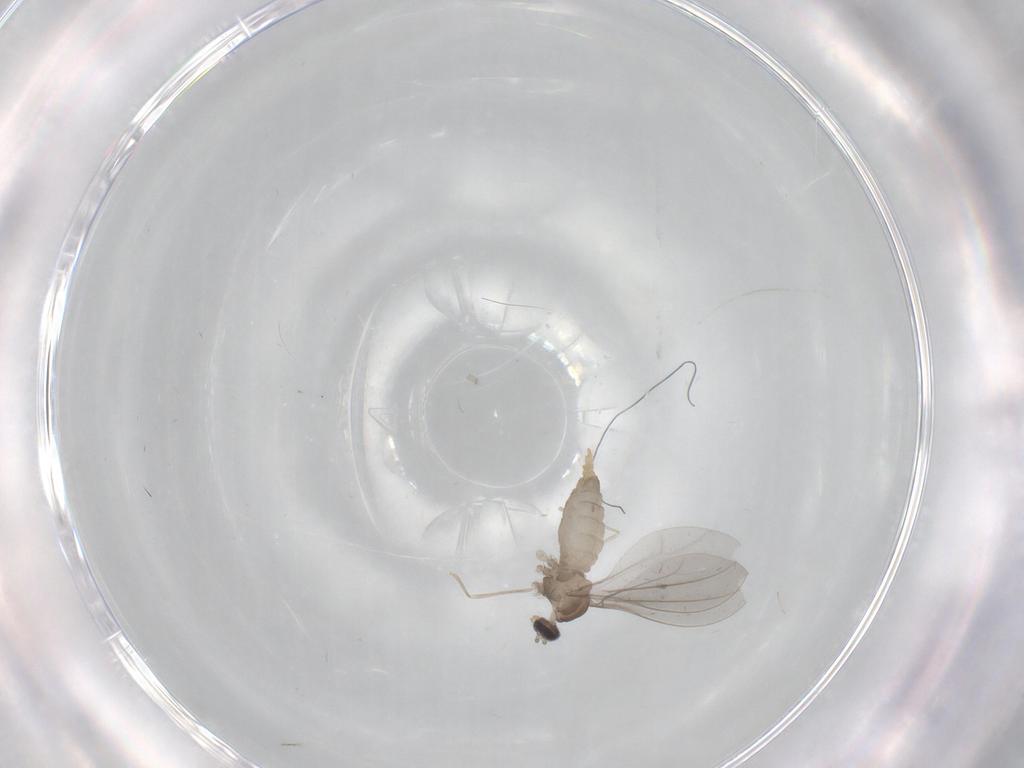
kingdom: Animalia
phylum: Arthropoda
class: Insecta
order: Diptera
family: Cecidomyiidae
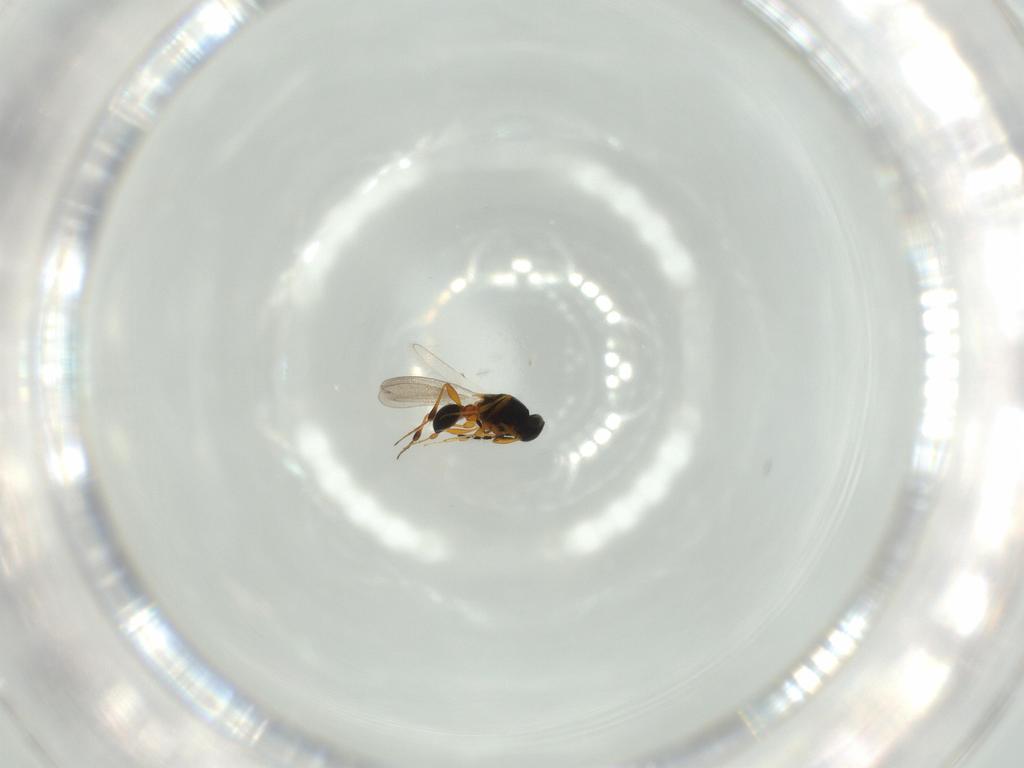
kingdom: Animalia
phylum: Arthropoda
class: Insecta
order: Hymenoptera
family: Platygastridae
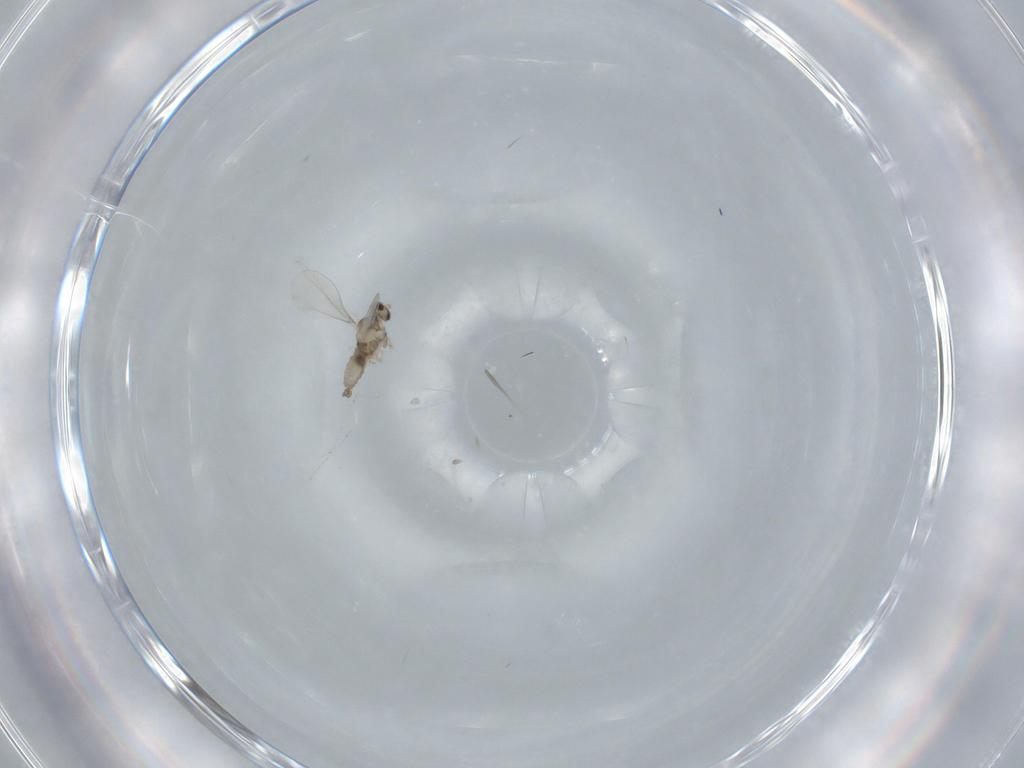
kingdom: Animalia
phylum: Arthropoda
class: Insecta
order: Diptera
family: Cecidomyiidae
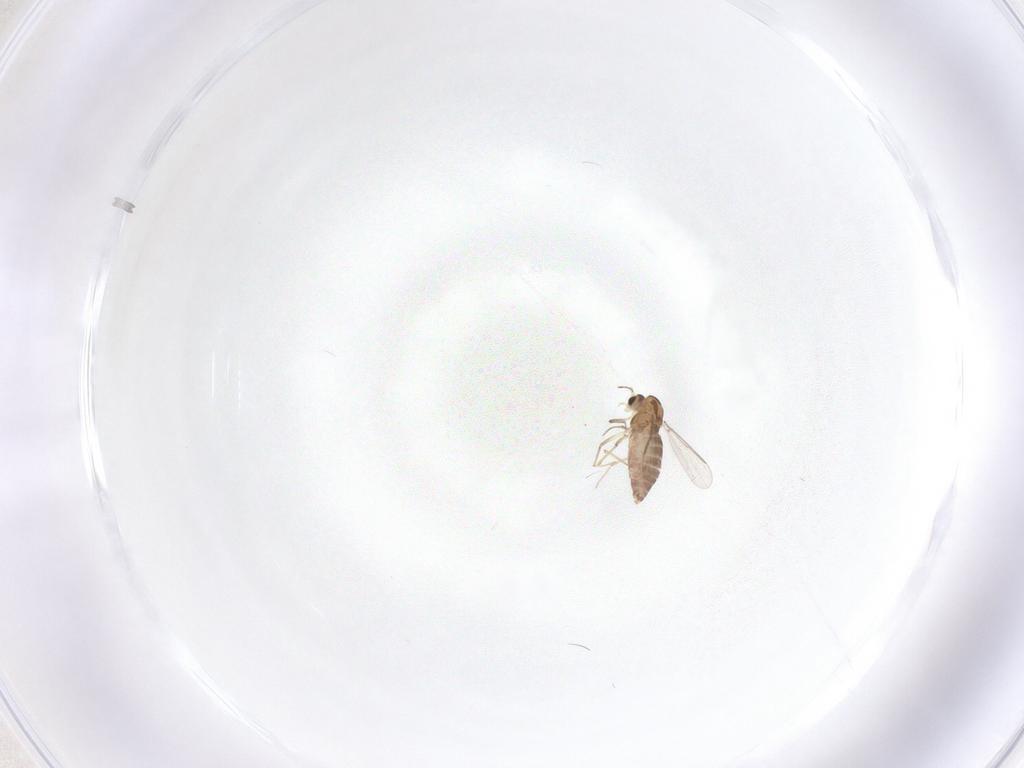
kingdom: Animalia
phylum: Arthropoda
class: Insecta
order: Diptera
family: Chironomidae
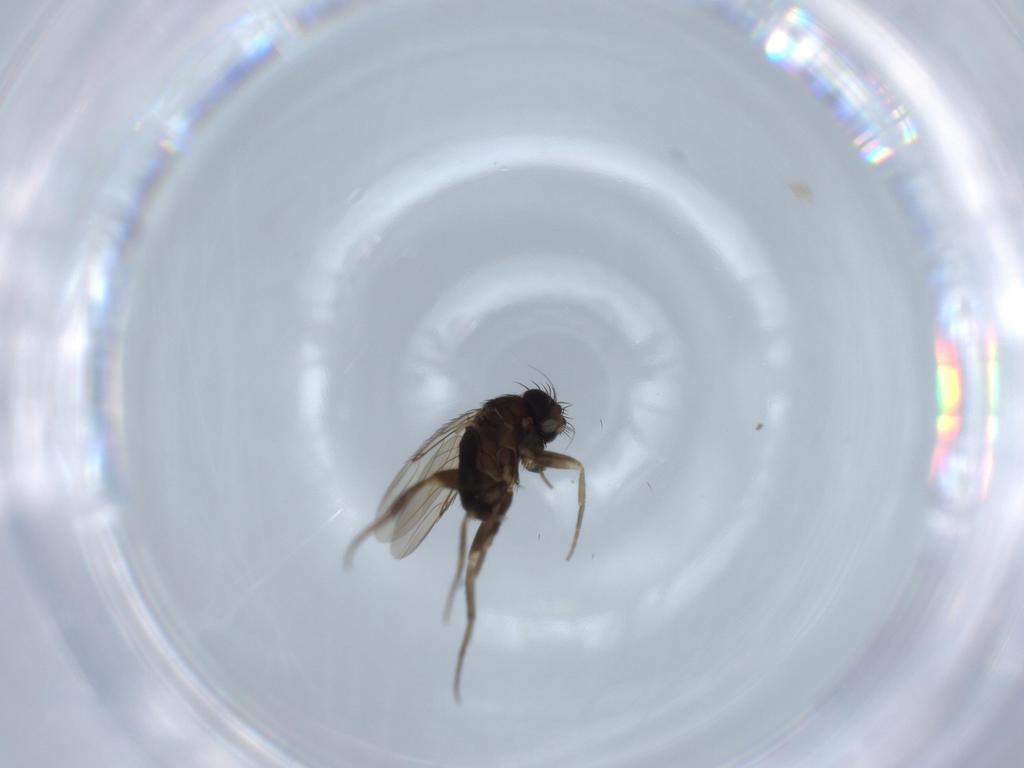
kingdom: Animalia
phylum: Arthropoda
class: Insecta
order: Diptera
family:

◆ Directions
Copy the text lines of every record above verbatim, in their original order, and leave the pictures out.

◆ The answer
kingdom: Animalia
phylum: Arthropoda
class: Insecta
order: Diptera
family: Cecidomyiidae
kingdom: Animalia
phylum: Arthropoda
class: Insecta
order: Hymenoptera
family: Platygastridae
kingdom: Animalia
phylum: Arthropoda
class: Insecta
order: Diptera
family: Cecidomyiidae
kingdom: Animalia
phylum: Arthropoda
class: Insecta
order: Diptera
family: Chironomidae
kingdom: Animalia
phylum: Arthropoda
class: Insecta
order: Diptera
family:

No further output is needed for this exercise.